§ Assignment: Make an exact copy of the listing so that no picture is carried over.

§ Collected material:
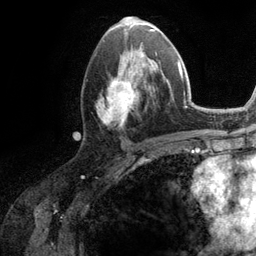
Breast MRI (dynamic contrast-enhanced), one axial slice; position 59 of 134 along the scan axis; cropped to one breast; dynamic contrast-enhanced series, time point 2 of 6 at this slice position (early post-contrast); 3 T; TE 2.8 ms, TR 7.3 ms; 256 × 256 image matrix, field of view 180 × 180 mm. Female patient.
Annotated regions visible in this slice (semi-automatically segmented with operator editing):
- enhancing-tissue mask used for the functional tumour volume (all voxels passing the contrast-enhancement thresholds inside the analysis volume; usually the tumour): bounding box [x1, y1, x2, y2] px = [96, 51, 161, 126]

§ Task answer:
Breast MRI (dynamic contrast-enhanced), one axial slice; position 59 of 134 along the scan axis; cropped to one breast; dynamic contrast-enhanced series, time point 2 of 6 at this slice position (early post-contrast); 3 T; TE 2.8 ms, TR 7.3 ms; 256 × 256 image matrix, field of view 180 × 180 mm. Female patient.
Annotated regions visible in this slice (semi-automatically segmented with operator editing):
- enhancing-tissue mask used for the functional tumour volume (all voxels passing the contrast-enhancement thresholds inside the analysis volume; usually the tumour): bounding box [x1, y1, x2, y2] px = [96, 51, 161, 126]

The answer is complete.